# [EXCERPT TO READ]
-=-=-

Algorithm 2 Diversity-Promoting Sampling

Require:  Unlabeled data $X\in {\mathbb{R}}^{n\times d}$, target sample count T, approximate rank r, number of hyperplanes $n_{\mathrm{planes}}$ Ensure:  Selected indices $I_{\mathrm{selected}}$ 1: Dynamically adjust $r\leftarrow min(r,min(n,d)-1)$ to ensure a valid SVD decomposition 2: Compute reduced representation via truncated SVD: obtain $U,s,\_$ such that $$X\approx U\Sigma V^{\top },$$ and set $X_{\mathrm{red}}\leftarrow U\mathrm{diag}\left(s\right)$ 3: For each geometric scaling factor $\alpha \in \{0.5,1.0,2.0\}$: 3: Scale the reduced data: $X_{\alpha }\leftarrow \alpha ·X_{\mathrm{red}}$ 3: Generate $n_{\mathrm{planes}}$ random hyperplanes by sampling each hyperplane $\mathbf{w}\in {\mathbb{R}}^k$ from a standard normal distribution and normalizing it as $$\mathbf{w}\leftarrow {\displaystyle \frac{\mathbf{w}}{\parallel \mathbf{w}\parallel }};$$ 3: Compute binary partition codes for $X_{\alpha }$ as $sign\left(X_{\alpha }{W}^{\top }\right)$ 4: Concatenate the binary codes from all scaling factors horizontally and convert them to integers. 5: Compute a unique hash for each data point by applying a hash function to the tuple of concatenated binary codes, and extract the corresponding unique indices. 6: If the number of unique indices is less than T, employ a fallback mechanism by randomly selecting additional indices from X until T samples are obtained. 7: return The first T indices from the set of unique indices as $I_{\mathrm{selected}}$

The Linear Diversity Sampler leverages several techniques to achieve efficient and effective diversity sampling:

• Dimensionality Reduction with SVD: Initially, Singular Value Decomposition (SVD) [29] is applied to reduce the dimensionality of the unlabeled data. Specifically, we compute the truncated SVD of the data matrix $X\in {\mathbb{R}}^{n\times d}$, approximating it as

  $$X\approx U\Sigma V^T,$$

  where $U\in {\mathbb{R}}^{n\times k}$ is a matrix of left singular vectors, $\Sigma \in {\mathbb{R}}^{k\times k}$ is a diagonal matrix of singular values, and $V\in {\mathbb{R}}^{d\times k}$ is a matrix of right singular vectors. We then project the data into a lower-dimensional subspace by computing

  $$X_{\mathrm{red}}=U\mathrm{diag}\left(s\right).$$
  The rank k is set to approx_rank, dynamically adjusted to be no larger than $min(n,d)-1$ to ensure a valid decomposition. This step reduces the computational cost of subsequent hashing operations and captures the principal components of the data.

-=-=-

Items from a data source:
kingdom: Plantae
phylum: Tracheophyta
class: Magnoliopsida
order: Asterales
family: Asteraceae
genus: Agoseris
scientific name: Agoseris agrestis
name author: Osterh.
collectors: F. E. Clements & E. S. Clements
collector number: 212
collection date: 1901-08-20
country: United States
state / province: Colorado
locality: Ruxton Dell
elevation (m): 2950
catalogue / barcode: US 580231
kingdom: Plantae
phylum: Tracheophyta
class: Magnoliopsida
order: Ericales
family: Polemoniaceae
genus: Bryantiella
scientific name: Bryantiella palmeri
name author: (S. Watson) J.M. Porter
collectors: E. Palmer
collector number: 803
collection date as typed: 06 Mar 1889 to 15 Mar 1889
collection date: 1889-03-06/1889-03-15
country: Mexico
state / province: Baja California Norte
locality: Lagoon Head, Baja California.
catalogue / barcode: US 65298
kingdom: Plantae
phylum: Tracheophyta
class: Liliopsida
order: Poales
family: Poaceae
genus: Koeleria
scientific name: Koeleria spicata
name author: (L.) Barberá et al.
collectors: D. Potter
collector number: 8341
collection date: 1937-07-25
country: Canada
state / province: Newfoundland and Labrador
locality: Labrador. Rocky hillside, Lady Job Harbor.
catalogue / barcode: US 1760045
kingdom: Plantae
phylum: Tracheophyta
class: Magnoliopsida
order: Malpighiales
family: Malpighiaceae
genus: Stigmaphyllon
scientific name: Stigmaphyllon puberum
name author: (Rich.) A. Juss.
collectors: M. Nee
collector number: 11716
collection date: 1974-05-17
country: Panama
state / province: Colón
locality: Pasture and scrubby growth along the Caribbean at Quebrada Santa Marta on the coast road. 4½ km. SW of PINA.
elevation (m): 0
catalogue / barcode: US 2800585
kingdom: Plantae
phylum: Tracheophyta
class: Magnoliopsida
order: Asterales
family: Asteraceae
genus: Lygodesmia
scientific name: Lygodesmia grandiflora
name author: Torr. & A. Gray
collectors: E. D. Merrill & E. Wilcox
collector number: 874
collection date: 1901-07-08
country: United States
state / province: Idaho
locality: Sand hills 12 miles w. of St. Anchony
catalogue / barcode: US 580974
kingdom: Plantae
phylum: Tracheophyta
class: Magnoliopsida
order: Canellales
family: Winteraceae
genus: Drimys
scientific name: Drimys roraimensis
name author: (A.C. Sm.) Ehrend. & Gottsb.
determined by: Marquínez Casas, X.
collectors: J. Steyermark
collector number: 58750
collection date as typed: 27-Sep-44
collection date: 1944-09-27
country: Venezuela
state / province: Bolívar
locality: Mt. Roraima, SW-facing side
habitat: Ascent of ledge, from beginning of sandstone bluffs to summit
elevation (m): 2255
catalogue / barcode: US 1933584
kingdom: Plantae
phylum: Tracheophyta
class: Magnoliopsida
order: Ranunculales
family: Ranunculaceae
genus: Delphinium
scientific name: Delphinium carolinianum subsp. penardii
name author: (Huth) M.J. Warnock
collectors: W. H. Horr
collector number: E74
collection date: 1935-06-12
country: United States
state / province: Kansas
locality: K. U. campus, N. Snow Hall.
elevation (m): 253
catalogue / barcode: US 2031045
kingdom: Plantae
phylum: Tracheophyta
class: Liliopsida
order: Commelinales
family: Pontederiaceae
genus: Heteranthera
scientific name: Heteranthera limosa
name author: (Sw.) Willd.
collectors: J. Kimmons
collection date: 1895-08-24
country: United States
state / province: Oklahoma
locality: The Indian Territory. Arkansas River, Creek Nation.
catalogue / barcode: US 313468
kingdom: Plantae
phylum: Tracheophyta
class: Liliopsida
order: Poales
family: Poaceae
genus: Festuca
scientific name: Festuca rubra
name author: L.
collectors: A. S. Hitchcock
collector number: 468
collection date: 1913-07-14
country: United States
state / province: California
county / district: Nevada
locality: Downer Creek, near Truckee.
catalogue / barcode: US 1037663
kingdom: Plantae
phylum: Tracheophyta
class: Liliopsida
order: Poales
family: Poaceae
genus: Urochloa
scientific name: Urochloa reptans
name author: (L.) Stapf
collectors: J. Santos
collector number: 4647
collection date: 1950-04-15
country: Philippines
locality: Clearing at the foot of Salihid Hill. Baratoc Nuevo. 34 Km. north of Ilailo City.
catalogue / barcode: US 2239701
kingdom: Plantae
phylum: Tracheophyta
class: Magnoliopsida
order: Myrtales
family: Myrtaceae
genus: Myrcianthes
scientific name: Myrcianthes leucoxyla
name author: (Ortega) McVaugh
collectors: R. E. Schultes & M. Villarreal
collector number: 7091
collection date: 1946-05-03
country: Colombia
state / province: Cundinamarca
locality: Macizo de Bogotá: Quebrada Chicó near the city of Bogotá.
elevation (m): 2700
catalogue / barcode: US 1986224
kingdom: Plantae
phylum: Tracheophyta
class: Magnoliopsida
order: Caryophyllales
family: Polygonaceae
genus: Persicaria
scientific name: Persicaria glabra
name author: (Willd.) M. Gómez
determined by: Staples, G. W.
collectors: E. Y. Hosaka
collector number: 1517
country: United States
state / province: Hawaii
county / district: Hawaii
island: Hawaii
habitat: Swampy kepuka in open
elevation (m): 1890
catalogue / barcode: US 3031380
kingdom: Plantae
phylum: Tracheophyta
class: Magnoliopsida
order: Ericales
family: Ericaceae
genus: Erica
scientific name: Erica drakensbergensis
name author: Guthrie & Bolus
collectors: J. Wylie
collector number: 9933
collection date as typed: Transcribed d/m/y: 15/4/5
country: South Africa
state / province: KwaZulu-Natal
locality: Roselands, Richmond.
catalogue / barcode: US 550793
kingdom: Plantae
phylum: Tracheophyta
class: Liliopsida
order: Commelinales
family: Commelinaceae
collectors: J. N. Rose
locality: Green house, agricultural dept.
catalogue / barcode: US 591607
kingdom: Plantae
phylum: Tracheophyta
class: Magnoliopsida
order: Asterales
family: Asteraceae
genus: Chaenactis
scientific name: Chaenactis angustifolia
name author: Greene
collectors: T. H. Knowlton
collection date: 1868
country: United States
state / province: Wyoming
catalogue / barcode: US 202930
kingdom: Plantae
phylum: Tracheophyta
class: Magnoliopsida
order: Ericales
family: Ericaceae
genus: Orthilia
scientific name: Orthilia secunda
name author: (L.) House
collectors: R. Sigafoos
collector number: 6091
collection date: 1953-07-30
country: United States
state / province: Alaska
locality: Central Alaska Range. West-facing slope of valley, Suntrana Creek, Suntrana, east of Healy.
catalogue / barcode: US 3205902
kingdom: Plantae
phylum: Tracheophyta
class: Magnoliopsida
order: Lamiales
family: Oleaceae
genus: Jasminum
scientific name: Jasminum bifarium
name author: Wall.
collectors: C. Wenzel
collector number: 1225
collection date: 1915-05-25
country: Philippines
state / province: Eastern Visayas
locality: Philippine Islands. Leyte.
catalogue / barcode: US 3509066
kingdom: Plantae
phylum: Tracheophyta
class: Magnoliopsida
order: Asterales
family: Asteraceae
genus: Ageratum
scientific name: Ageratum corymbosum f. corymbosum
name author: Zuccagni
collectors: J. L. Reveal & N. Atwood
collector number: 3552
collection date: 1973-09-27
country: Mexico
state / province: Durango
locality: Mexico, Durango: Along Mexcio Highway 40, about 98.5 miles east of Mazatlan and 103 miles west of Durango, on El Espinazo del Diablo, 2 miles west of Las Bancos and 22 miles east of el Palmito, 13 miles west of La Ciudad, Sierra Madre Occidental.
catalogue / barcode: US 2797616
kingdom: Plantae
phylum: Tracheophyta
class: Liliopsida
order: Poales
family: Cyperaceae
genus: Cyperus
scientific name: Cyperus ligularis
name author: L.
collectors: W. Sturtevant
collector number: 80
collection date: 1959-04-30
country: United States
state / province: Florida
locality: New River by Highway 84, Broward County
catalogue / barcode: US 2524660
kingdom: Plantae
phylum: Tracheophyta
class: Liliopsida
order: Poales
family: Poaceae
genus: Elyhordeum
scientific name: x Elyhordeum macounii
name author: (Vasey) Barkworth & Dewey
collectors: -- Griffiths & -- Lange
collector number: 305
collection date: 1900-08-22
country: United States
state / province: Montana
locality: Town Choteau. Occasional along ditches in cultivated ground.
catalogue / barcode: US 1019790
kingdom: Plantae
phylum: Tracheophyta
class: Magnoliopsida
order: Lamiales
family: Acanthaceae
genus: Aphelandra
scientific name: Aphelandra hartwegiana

-=-=-

# [EXERCISE REQUIREMENTS]
Extract the full excerpt on diversity-promoting sampling and reproduce it word for word.

# [SOLUTION TO THIS TASK]
Algorithm 2 Diversity-Promoting Sampling

Require:  Unlabeled data $X\in {\mathbb{R}}^{n\times d}$, target sample count T, approximate rank r, number of hyperplanes $n_{\mathrm{planes}}$ Ensure:  Selected indices $I_{\mathrm{selected}}$ 1: Dynamically adjust $r\leftarrow min(r,min(n,d)-1)$ to ensure a valid SVD decomposition 2: Compute reduced representation via truncated SVD: obtain $U,s,\_$ such that $$X\approx U\Sigma V^{\top },$$ and set $X_{\mathrm{red}}\leftarrow U\mathrm{diag}\left(s\right)$ 3: For each geometric scaling factor $\alpha \in \{0.5,1.0,2.0\}$: 3: Scale the reduced data: $X_{\alpha }\leftarrow \alpha ·X_{\mathrm{red}}$ 3: Generate $n_{\mathrm{planes}}$ random hyperplanes by sampling each hyperplane $\mathbf{w}\in {\mathbb{R}}^k$ from a standard normal distribution and normalizing it as $$\mathbf{w}\leftarrow {\displaystyle \frac{\mathbf{w}}{\parallel \mathbf{w}\parallel }};$$ 3: Compute binary partition codes for $X_{\alpha }$ as $sign\left(X_{\alpha }{W}^{\top }\right)$ 4: Concatenate the binary codes from all scaling factors horizontally and convert them to integers. 5: Compute a unique hash for each data point by applying a hash function to the tuple of concatenated binary codes, and extract the corresponding unique indices. 6: If the number of unique indices is less than T, employ a fallback mechanism by randomly selecting additional indices from X until T samples are obtained. 7: return The first T indices from the set of unique indices as $I_{\mathrm{selected}}$

The Linear Diversity Sampler leverages several techniques to achieve efficient and effective diversity sampling:

• Dimensionality Reduction with SVD: Initially, Singular Value Decomposition (SVD) [29] is applied to reduce the dimensionality of the unlabeled data. Specifically, we compute the truncated SVD of the data matrix $X\in {\mathbb{R}}^{n\times d}$, approximating it as

  $$X\approx U\Sigma V^T,$$

  where $U\in {\mathbb{R}}^{n\times k}$ is a matrix of left singular vectors, $\Sigma \in {\mathbb{R}}^{k\times k}$ is a diagonal matrix of singular values, and $V\in {\mathbb{R}}^{d\times k}$ is a matrix of right singular vectors. We then project the data into a lower-dimensional subspace by computing

  $$X_{\mathrm{red}}=U\mathrm{diag}\left(s\right).$$
  The rank k is set to approx_rank, dynamically adjusted to be no larger than $min(n,d)-1$ to ensure a valid decomposition. This step reduces the computational cost of subsequent hashing operations and captures the principal components of the data.